Kinar mengangguk lagi. Ia tak mood bicara hari ini sejak lamunannya tentang perasaan tadi. Kenapa sih dia baperan sekali, padahal biasanya juga tidak. Rasanya begitu kesal dan memuakkan untuk Kinar hadapi.
"Sudah diminum susunya?" tanya Dokter Radi lagi masih dengan nada datar.
"Sudah, Mas!" sahut Kinar singkat.
Radit mengangguk. Ia tahu sepertinya mood perempuan ini sedang tak baik, untuk itu ia tak bersuara lagi. Setelah menghabiskan sarapannya, Radit berpamitan untuk berangkat lebih dulu dan menerima kotak bekal yang diserahkan oleh Kinar.
Sedangkan, Kinar baru berangkat ketika jam setengah delapan, diantar oleh Pak Beni. Hari ini moodnya jelek sekali. Meski tadi pagi ia sudah tak lagi merasakan mual muntah itu, sekarang diganti moodnya yang berubah jelek. Bawaannya kok pengen ngocehin orang.
...*****...
Lelaki bersneli putih itu menatap mobil sedan hitam yang baru saja terparkir di halaman rumah sakit. Lelaki itu berdiri bersandar di depann mobilnya sendiri. Memperhatikan ketika pintu mobil penumpang bagian belakang terbuka dan seorang perempuan dengan seragam perawatnya itu keluar. Lelaki itu terus memperhatikan hingga punggung sang perempuan menghilang di balik pintu masuk gedung rumah sakit.

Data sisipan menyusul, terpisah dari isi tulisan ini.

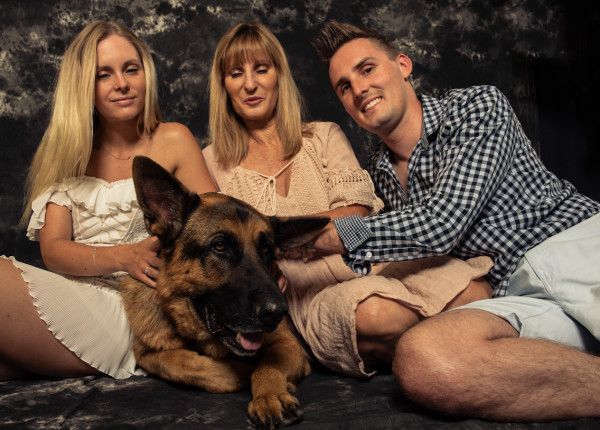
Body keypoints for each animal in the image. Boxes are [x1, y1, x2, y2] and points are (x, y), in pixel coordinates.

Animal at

"Apakah karena itu kamu menolak saya, Suster Kinar?" gumam lelaki itu getir.
Sesak itu ia rasakan kembali. Kemarin, saat ia berbelanja di supermarket untuk memberi keperluan dapur apartemennya, ia melihat Kinar bersama dengan Dokter Radit berbelanja dengan beriringan. Dokter Ardi, melihat ketika Dokter Radit memasulkan beberapa kotak susu hamil ke dalam troli. Netranya memperhatikan itu di balik rak tanpa kedua orang itu sadari.
"Semoga kamu bahagia dengan pilihanmu, Suster Kinar!" doa lelaki itu menunduk menatap sepatu pentofelnya.
............
Kinar baru saja menyelesaikan tugasnya di ruang Melati, dan memilih duduk di bangku taman rumah sakit, mencari angin segar. Lalu dari arah kanan, ia lihat rekannya--Suster Lina berjalan mendekatinya.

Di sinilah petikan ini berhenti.